[Opening RECORDED DATA section]
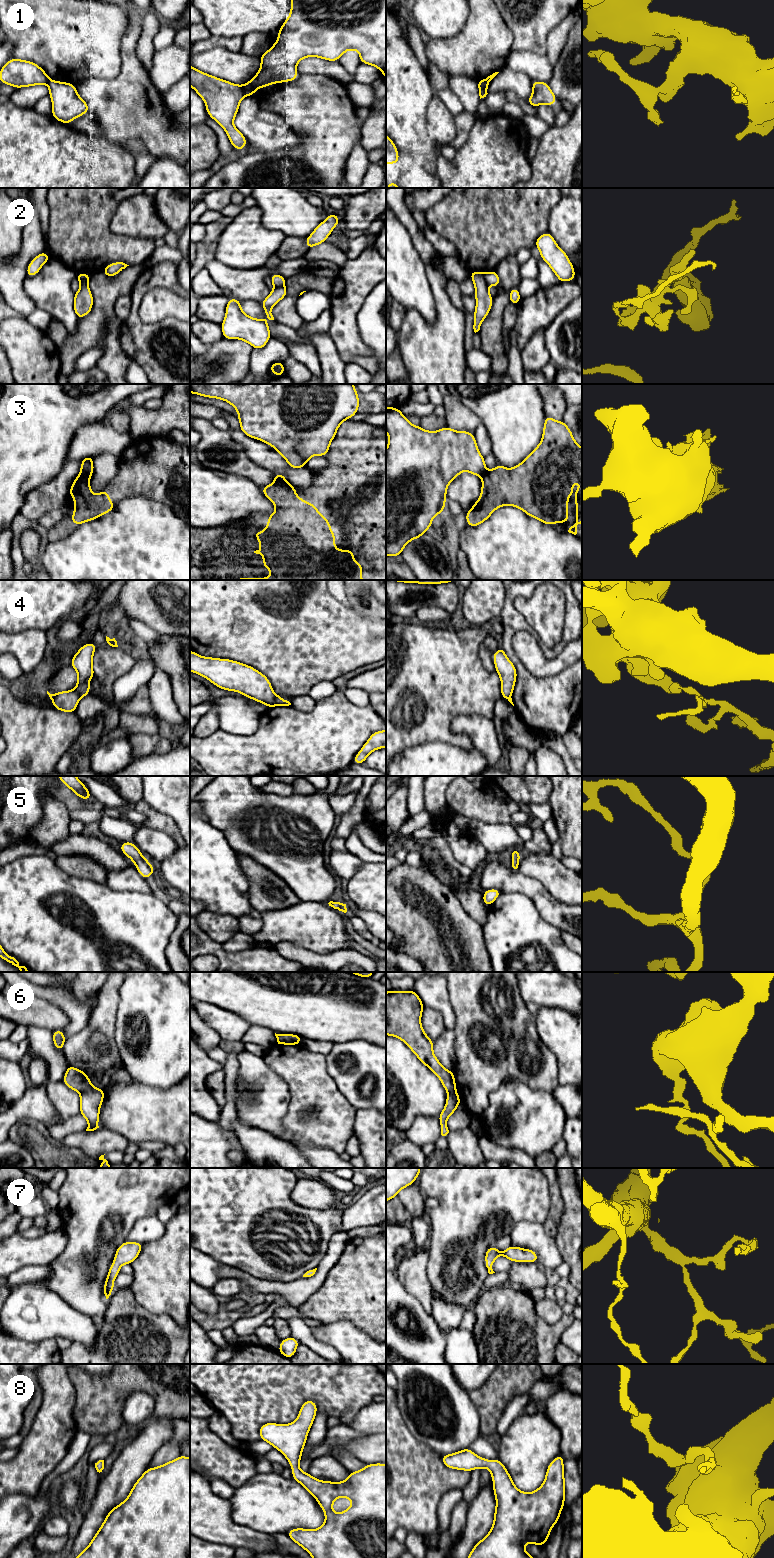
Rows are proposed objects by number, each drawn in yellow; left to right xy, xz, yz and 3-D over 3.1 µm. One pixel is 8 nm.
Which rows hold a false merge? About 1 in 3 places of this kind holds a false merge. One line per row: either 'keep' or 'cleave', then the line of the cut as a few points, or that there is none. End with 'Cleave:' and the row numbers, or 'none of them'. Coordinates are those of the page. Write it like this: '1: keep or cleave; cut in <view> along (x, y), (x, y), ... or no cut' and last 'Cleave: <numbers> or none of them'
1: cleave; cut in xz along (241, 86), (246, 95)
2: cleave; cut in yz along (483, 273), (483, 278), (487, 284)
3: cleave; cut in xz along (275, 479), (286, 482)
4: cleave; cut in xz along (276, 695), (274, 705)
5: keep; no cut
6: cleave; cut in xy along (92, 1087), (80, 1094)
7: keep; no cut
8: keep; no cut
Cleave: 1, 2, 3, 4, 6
[Closing RECORDED DATA section]
** TASK INSTRUCTIONS **
Leave out the pictures; repeat the data exactly.

** REPLY **
Rows are proposed objects by number, each drawn in yellow; left to right xy, xz, yz and 3-D over 3.1 µm. One pixel is 8 nm.
Which rows hold a false merge? About 1 in 3 places of this kind holds a false merge. One line per row: either 'keep' or 'cleave', then the line of the cut as a few points, or that there is none. End with 'Cleave:' and the row numbers, or 'none of them'. Coordinates are those of the page. Write it like this: '1: keep or cleave; cut in <view> along (x, y), (x, y), ... or no cut' and last 'Cleave: <numbers> or none of them'
1: cleave; cut in xz along (241, 86), (246, 95)
2: cleave; cut in yz along (483, 273), (483, 278), (487, 284)
3: cleave; cut in xz along (275, 479), (286, 482)
4: cleave; cut in xz along (276, 695), (274, 705)
5: keep; no cut
6: cleave; cut in xy along (92, 1087), (80, 1094)
7: keep; no cut
8: keep; no cut
Cleave: 1, 2, 3, 4, 6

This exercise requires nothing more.